Site Reliability Engineer III
About the job
The world’s most critical--and at-risk--business applications have been neglected for far too long. Onapsis eliminates this blind spot by providing cybersecurity solutions dedicated to business-critical applications. Onapsis helps nearly 30% of the Forbes Global 100 understand the threats and risks across their SAP and Oracle landscapes, whether running on-premises, in the cloud, or in a hybrid environment.
We are looking for a SSr Site Reliability Engineer (SRE) who will work to ensure the availability of Onapsis Security Products. The SRE will be directly accountable for monitoring, inspecting, troubleshooting, and resolving service and product issues while continuously working with engineering partners to improve telemetry and automation.
What you will be doing, your legacy:
You’ll participate in writing and deploying software to improve the availability, scalability, and efficiency of Onapsis products and services while solving complex problems related to cloud services and remotely deployed products. You’ll also learn from designs, architectures, standards, and methods for large-scale distributed systems.

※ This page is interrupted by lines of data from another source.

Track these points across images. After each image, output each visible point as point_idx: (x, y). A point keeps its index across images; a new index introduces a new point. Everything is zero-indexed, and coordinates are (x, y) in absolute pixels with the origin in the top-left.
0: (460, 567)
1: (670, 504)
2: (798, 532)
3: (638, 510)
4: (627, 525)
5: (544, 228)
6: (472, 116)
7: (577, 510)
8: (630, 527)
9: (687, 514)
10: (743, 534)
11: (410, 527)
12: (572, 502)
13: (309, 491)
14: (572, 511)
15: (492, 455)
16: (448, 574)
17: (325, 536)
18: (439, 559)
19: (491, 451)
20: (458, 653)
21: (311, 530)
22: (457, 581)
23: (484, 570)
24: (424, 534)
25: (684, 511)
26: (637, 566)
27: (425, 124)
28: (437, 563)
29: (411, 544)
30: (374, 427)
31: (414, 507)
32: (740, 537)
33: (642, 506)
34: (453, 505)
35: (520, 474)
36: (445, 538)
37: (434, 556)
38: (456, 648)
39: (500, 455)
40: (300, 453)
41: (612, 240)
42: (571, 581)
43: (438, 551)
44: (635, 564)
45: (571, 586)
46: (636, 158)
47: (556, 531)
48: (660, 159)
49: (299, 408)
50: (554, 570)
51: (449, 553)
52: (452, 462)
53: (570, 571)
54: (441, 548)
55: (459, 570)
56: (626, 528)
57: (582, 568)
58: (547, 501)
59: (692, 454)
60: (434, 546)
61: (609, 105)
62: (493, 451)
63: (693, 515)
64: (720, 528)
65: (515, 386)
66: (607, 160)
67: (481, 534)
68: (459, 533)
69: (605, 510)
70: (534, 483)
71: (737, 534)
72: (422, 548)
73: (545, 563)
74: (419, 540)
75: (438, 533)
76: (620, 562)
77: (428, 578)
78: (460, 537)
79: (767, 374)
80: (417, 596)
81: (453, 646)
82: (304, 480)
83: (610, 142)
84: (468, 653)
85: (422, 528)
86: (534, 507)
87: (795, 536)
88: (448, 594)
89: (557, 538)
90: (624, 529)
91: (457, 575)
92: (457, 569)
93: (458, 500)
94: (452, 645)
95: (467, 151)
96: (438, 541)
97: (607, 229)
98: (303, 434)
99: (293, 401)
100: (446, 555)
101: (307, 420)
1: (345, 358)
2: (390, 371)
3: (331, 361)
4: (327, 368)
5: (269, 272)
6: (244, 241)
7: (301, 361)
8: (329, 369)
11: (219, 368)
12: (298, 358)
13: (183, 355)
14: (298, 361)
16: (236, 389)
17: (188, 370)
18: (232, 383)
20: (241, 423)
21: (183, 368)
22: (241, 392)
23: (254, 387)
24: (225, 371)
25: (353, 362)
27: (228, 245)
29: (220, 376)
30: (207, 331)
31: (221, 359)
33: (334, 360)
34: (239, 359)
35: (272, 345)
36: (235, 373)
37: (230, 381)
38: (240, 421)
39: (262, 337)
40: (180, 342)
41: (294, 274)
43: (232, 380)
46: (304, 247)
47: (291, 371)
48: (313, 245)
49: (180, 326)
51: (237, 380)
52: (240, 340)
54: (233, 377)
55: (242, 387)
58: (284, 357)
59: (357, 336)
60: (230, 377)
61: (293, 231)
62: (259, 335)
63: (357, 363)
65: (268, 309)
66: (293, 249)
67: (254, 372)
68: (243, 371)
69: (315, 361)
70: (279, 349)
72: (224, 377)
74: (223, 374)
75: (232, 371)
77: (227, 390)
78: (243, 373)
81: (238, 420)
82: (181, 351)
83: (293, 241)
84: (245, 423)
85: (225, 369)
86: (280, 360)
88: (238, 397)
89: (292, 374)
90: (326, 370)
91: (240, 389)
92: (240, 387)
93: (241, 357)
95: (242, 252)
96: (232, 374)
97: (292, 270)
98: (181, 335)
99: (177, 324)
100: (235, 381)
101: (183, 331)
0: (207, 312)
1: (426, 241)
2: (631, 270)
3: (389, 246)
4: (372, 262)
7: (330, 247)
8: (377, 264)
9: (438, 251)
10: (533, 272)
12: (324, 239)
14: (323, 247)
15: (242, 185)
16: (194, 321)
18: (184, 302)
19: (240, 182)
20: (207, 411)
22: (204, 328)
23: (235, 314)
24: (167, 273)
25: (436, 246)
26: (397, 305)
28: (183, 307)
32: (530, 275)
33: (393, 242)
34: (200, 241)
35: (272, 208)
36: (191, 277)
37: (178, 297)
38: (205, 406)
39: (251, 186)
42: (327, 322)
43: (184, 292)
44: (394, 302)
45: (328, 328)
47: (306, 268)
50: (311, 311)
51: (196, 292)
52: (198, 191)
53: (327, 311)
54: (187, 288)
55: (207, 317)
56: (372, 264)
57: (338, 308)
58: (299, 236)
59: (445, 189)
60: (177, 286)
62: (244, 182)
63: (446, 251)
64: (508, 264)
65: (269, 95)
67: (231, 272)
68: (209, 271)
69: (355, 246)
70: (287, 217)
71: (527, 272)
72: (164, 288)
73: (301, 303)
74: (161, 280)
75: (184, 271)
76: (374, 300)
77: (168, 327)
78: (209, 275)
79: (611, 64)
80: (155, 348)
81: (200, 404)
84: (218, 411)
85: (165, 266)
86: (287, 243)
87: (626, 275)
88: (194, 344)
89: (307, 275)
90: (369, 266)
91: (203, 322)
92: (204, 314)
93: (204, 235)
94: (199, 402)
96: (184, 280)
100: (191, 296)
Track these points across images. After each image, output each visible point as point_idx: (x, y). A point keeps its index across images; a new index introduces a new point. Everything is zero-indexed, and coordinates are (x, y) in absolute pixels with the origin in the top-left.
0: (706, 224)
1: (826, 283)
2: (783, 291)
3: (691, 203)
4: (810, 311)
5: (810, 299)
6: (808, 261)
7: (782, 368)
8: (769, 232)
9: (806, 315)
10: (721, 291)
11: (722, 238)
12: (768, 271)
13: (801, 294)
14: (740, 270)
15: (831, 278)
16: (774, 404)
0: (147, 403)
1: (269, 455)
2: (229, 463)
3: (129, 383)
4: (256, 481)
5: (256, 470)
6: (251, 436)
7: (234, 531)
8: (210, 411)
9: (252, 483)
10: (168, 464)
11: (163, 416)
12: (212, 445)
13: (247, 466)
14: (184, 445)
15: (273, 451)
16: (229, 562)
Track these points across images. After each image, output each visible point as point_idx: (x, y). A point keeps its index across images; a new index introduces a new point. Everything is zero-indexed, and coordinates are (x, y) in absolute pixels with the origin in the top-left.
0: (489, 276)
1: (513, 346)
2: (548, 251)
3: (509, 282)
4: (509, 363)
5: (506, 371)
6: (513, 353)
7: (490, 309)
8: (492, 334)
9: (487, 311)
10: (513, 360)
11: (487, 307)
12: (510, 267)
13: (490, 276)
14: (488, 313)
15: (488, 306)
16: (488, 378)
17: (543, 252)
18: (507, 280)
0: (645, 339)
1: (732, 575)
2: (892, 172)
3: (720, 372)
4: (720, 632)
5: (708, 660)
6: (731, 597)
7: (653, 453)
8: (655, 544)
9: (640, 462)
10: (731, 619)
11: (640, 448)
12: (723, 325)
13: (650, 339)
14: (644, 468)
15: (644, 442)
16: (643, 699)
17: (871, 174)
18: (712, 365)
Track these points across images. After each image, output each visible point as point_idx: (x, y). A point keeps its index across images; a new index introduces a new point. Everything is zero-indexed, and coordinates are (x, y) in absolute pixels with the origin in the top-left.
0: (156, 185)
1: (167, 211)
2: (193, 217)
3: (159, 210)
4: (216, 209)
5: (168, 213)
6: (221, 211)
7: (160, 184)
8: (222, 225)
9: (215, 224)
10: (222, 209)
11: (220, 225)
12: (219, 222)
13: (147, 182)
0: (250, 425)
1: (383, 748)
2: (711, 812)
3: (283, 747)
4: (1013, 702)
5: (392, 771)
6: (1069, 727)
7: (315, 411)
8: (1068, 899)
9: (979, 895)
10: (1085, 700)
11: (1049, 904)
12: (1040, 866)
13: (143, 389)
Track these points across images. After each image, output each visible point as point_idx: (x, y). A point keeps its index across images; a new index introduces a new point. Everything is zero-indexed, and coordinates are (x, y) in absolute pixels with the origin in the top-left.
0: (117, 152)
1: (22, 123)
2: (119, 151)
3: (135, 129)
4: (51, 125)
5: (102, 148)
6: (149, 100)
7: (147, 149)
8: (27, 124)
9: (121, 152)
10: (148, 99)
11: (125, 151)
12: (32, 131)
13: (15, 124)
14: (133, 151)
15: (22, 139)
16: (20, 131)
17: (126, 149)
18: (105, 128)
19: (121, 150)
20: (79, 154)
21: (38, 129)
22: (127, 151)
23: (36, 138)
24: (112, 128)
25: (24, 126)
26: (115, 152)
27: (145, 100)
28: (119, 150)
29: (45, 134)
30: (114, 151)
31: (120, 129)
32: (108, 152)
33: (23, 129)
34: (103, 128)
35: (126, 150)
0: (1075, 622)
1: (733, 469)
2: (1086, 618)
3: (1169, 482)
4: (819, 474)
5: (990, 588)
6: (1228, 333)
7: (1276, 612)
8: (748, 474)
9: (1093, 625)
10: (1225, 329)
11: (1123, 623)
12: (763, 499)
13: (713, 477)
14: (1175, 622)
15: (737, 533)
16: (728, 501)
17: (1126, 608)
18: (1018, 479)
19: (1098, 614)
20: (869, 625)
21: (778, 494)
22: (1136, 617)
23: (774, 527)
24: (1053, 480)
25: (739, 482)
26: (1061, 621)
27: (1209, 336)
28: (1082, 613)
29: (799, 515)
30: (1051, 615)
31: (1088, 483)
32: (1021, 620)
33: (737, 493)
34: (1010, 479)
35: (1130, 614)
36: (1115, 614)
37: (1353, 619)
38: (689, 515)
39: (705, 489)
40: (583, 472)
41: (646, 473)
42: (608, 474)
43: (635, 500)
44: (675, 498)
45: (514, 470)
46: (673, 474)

As a member of the global Site Reliability Engineering (SRE) team on the shared full-stack ownership, you’ll understand the end-to-end configuration, technical dependencies, and overall behavioral characteristics of production services.
This role will spend significant time doing "ops" related work such as production issues and service on-call. When not working on operations, you will work on software engineering tasks such as designing and developing systems that increase our reliability and scalability and reduce operational overhead through automation. The ideal SRE candidate is a proficient programmer who has a considerable breadth of knowledge and experience, including areas such as networking, internet protocols, and Linux systems.
- Bachelor's or Master’s degree in Computer Science or related fields or equivalent experience.
- 3+ years experience, including DevOps, Software Engineering Site Reliability Engineer (SRE), and on-call rotations, working on highly scalable distributed systems
- 1+ years of programming experience writing code in OOP like Java/Python or Shell scripting
- Experience managing Linux OS (Debian/Ubuntu), Queue servers (RabbitMQ), and Database instances
- Knowledge working with monitoring systems, both APMs and Infrastructure monitoring
- Knowledge using Code Version Control like Git
- Knowledge with orchestration/automation tools (Ansible, Terraform, Chef, etc.)
- Knowledge with container technologies (Docker, Kubernetes)
- Experience deploying code using CI/CD tools like GiLab Pipelines within change management procedures
- Experience participating in or running incident bridges
- Cloud-native application development and Cloud Technologies in AWS, GCP, or Azure
- Experience troubleshooting complex software and networking issues
- Customer obsession, passion for delighting customers
- Understanding of cloud concepts, on-premise infrastructure, and platforms
- Proven ability to quickly learn new technical domains and then train others
- Great verbal and written communication skills
- Service on-call or shift rotations will be required.
Desired skills or interests in:
- Knowledge in cloud support, operations, NOC, or similar is preferred but not required
- Security software development best practices
- Knowledge of test-driven development (TDD), CI / CD tooling, and Agile methodologies
- Knowledge of professional software engineering practices & best practices for the full software development life cycle, including coding standards, code reviews, source control management, build processes, testing, and operations
- Experience with distributed computing and enterprise-wide systems
- Good communicating with users, other technical teams to collect requirements, describe software product features and technical designs
- Experience working with junior software engineers to improve their skills
What we offer:
- A role in shaping the future of protecting the most critical applications that run the world's business and a career that grows as the company grows.
- A unique culture of high achievement and teamwork.
- Supportive and humble colleagues are the space's top problem solvers and innovators.
- Financial security through competitive compensation and incentives.
Onapsis is establishing a new development center in Bucharest. This is a hybrid role, so candidates must be commutable to Bucharest.
Onapsis protects the business applications that run the global economy. The Onapsis Platform delivers vulnerability management, change assurance, and continuous compliance for business applications from leading vendors such as SAP, Oracle, and others. The Onapsis Platform is powered by the Onapsis Research Labs, the team responsible for the discovery and mitigation of more than 1,000 zero-day vulnerabilities in business applications.
Onapsis is headquartered in Boston, MA, with offices in Dallas, TX, Heidelberg, Germany, Bucharest, Romania, and Buenos Aires, Argentina, and proudly serves hundreds of the world’s leading brands, including close to 30% of the Forbes Global 100, six of the top 10 automotive companies, five of the top 10 chemical companies, four of the top 10 technology companies, and three of the top 10 oil and gas companies.